- [The problem]: Could you write out the listing below again, exactly?
-------- Exercise data --------
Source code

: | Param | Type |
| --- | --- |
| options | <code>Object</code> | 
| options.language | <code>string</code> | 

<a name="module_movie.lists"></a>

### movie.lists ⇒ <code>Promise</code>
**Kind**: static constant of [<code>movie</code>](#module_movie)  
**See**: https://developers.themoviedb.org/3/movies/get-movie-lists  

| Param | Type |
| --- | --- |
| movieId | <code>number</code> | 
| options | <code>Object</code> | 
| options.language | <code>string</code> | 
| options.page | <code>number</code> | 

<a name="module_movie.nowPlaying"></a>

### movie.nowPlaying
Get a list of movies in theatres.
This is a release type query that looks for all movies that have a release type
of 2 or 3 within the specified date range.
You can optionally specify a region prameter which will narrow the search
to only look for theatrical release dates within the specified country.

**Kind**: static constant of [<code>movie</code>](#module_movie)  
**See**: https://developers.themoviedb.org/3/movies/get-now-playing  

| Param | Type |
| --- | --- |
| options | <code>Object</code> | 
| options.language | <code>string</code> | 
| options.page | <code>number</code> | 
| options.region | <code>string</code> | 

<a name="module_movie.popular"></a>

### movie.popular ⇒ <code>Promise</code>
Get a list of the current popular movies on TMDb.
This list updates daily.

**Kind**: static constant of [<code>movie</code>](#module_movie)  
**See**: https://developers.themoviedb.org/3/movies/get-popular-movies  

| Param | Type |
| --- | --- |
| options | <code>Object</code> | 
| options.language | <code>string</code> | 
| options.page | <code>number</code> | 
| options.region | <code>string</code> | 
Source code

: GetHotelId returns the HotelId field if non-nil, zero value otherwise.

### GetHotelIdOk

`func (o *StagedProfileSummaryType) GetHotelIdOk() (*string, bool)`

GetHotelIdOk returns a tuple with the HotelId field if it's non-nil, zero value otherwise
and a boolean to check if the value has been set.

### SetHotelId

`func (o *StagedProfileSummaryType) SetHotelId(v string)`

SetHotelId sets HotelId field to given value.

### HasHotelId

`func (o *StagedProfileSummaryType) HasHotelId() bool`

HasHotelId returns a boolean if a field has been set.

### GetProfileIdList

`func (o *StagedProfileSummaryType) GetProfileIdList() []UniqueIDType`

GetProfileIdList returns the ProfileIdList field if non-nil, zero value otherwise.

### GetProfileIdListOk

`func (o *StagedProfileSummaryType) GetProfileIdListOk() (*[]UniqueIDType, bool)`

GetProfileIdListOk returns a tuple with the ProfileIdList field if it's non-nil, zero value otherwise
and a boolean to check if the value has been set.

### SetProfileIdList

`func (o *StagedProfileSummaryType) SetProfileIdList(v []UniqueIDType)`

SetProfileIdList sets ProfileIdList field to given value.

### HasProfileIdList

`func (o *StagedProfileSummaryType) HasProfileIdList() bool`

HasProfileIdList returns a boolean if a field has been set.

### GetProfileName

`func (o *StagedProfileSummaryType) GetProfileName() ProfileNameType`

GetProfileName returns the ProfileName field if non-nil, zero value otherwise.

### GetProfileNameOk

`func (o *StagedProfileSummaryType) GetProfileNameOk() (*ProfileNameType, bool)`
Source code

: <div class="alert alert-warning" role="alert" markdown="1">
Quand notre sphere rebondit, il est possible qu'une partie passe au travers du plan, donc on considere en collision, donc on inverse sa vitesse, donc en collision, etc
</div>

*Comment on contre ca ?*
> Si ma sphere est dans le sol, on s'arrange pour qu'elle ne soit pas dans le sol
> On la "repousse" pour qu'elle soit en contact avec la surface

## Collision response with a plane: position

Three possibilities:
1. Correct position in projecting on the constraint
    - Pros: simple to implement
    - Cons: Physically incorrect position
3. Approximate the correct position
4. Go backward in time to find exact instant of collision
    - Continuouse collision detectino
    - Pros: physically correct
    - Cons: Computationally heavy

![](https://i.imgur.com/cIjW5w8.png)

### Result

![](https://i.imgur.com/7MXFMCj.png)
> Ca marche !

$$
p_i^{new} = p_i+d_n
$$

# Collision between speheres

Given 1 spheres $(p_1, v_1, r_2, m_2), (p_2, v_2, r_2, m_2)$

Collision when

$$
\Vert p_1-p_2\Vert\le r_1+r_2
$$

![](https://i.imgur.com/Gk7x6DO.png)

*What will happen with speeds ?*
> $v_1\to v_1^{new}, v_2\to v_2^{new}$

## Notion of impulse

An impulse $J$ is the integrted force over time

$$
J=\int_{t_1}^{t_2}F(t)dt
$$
--------
- [Task result]:
Source code

: | Param | Type |
| --- | --- |
| options | <code>Object</code> | 
| options.language | <code>string</code> | 

<a name="module_movie.lists"></a>

### movie.lists ⇒ <code>Promise</code>
**Kind**: static constant of [<code>movie</code>](#module_movie)  
**See**: https://developers.themoviedb.org/3/movies/get-movie-lists  

| Param | Type |
| --- | --- |
| movieId | <code>number</code> | 
| options | <code>Object</code> | 
| options.language | <code>string</code> | 
| options.page | <code>number</code> | 

<a name="module_movie.nowPlaying"></a>

### movie.nowPlaying
Get a list of movies in theatres.
This is a release type query that looks for all movies that have a release type
of 2 or 3 within the specified date range.
You can optionally specify a region prameter which will narrow the search
to only look for theatrical release dates within the specified country.

**Kind**: static constant of [<code>movie</code>](#module_movie)  
**See**: https://developers.themoviedb.org/3/movies/get-now-playing  

| Param | Type |
| --- | --- |
| options | <code>Object</code> | 
| options.language | <code>string</code> | 
| options.page | <code>number</code> | 
| options.region | <code>string</code> | 

<a name="module_movie.popular"></a>

### movie.popular ⇒ <code>Promise</code>
Get a list of the current popular movies on TMDb.
This list updates daily.

**Kind**: static constant of [<code>movie</code>](#module_movie)  
**See**: https://developers.themoviedb.org/3/movies/get-popular-movies  

| Param | Type |
| --- | --- |
| options | <code>Object</code> | 
| options.language | <code>string</code> | 
| options.page | <code>number</code> | 
| options.region | <code>string</code> | 
Source code

: GetHotelId returns the HotelId field if non-nil, zero value otherwise.

### GetHotelIdOk

`func (o *StagedProfileSummaryType) GetHotelIdOk() (*string, bool)`

GetHotelIdOk returns a tuple with the HotelId field if it's non-nil, zero value otherwise
and a boolean to check if the value has been set.

### SetHotelId

`func (o *StagedProfileSummaryType) SetHotelId(v string)`

SetHotelId sets HotelId field to given value.

### HasHotelId

`func (o *StagedProfileSummaryType) HasHotelId() bool`

HasHotelId returns a boolean if a field has been set.

### GetProfileIdList

`func (o *StagedProfileSummaryType) GetProfileIdList() []UniqueIDType`

GetProfileIdList returns the ProfileIdList field if non-nil, zero value otherwise.

### GetProfileIdListOk

`func (o *StagedProfileSummaryType) GetProfileIdListOk() (*[]UniqueIDType, bool)`

GetProfileIdListOk returns a tuple with the ProfileIdList field if it's non-nil, zero value otherwise
and a boolean to check if the value has been set.

### SetProfileIdList

`func (o *StagedProfileSummaryType) SetProfileIdList(v []UniqueIDType)`

SetProfileIdList sets ProfileIdList field to given value.

### HasProfileIdList

`func (o *StagedProfileSummaryType) HasProfileIdList() bool`

HasProfileIdList returns a boolean if a field has been set.

### GetProfileName

`func (o *StagedProfileSummaryType) GetProfileName() ProfileNameType`

GetProfileName returns the ProfileName field if non-nil, zero value otherwise.

### GetProfileNameOk

`func (o *StagedProfileSummaryType) GetProfileNameOk() (*ProfileNameType, bool)`
Source code

: <div class="alert alert-warning" role="alert" markdown="1">
Quand notre sphere rebondit, il est possible qu'une partie passe au travers du plan, donc on considere en collision, donc on inverse sa vitesse, donc en collision, etc
</div>

*Comment on contre ca ?*
> Si ma sphere est dans le sol, on s'arrange pour qu'elle ne soit pas dans le sol
> On la "repousse" pour qu'elle soit en contact avec la surface

## Collision response with a plane: position

Three possibilities:
1. Correct position in projecting on the constraint
    - Pros: simple to implement
    - Cons: Physically incorrect position
3. Approximate the correct position
4. Go backward in time to find exact instant of collision
    - Continuouse collision detectino
    - Pros: physically correct
    - Cons: Computationally heavy

![](https://i.imgur.com/cIjW5w8.png)

### Result

![](https://i.imgur.com/7MXFMCj.png)
> Ca marche !

$$
p_i^{new} = p_i+d_n
$$

# Collision between speheres

Given 1 spheres $(p_1, v_1, r_2, m_2), (p_2, v_2, r_2, m_2)$

Collision when

$$
\Vert p_1-p_2\Vert\le r_1+r_2
$$

![](https://i.imgur.com/Gk7x6DO.png)

*What will happen with speeds ?*
> $v_1\to v_1^{new}, v_2\to v_2^{new}$

## Notion of impulse

An impulse $J$ is the integrted force over time

$$
J=\int_{t_1}^{t_2}F(t)dt
$$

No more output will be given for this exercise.